When the opposition calls for historic designation to prevent
redevelopment and labels a building that had previously been
voted the ugliest building in town as “The Pink Bank,” try
countering with: 1) a new Label – “The Future Site of Our New
Town Center”; 2) expose the hypocrisy by running a “Mirror” –
“Why are they calling it Pink? There is nothing pink about that
building.”; 3) run a “Bait” – ridicule the made up Label –“It’s
an act of desperation to call it The Pink Bank because they
otherwise have no valid justifications for historic designation”
; 4) recast the Label as a bridge back to your position – “We
may have fond memories of the Pink Bank but we knew then and we
know now that it has no significant historical or architectural
value”; or 5) run a “Bear Hug” – embrace the opposition’s point
and use the opportunity and platform to good naturedly reinforce
your position – “We support historic preservation but it
undermines the value of other historic resources to designate
marginal or inappropriate properties”.
The book provides invaluable ideas for times of strategic
planning and for periods of crisis management.

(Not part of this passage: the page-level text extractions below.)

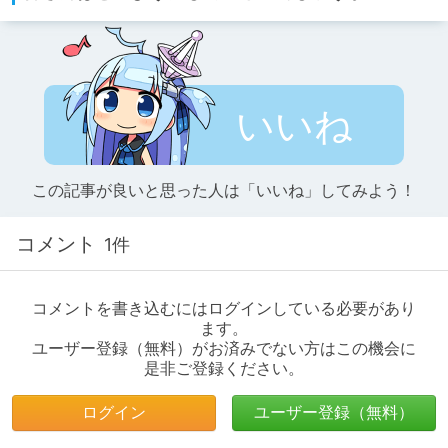
いいね
この記事が良いと思った人は「いいね」してみよう！
コメント
1件
コメントを書き込むにはログインしている必要があり
ます。
ユーザー登録（無料）がお済みでない方はこの機会に
是非ご登録ください。
ログイン
ユーザー登録（無料）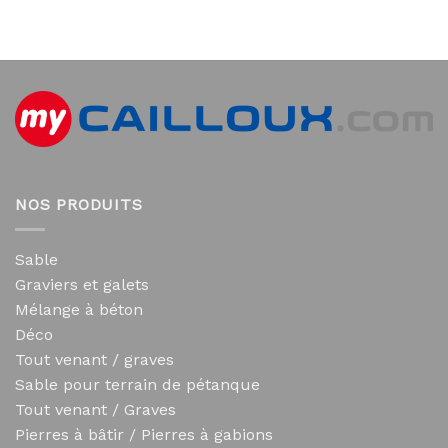
NOS PRODUITS
Sable
Graviers et galets
Mélange à béton
Déco
Tout venant / graves
Sable pour terrain de pétanque
Tout venant / Graves
Pierres à bâtir / Pierres à gabions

The Elements of Influence decodes the plays that land use
practitioners use, and opposition to projects use against
everyday. The book outlines how to use the plays, how to
recognize a play being used against you, and also importantly,
which are the most effective moves to counter opposing plays.
The information in this book will serve as a resource in your
land use practice for years to come.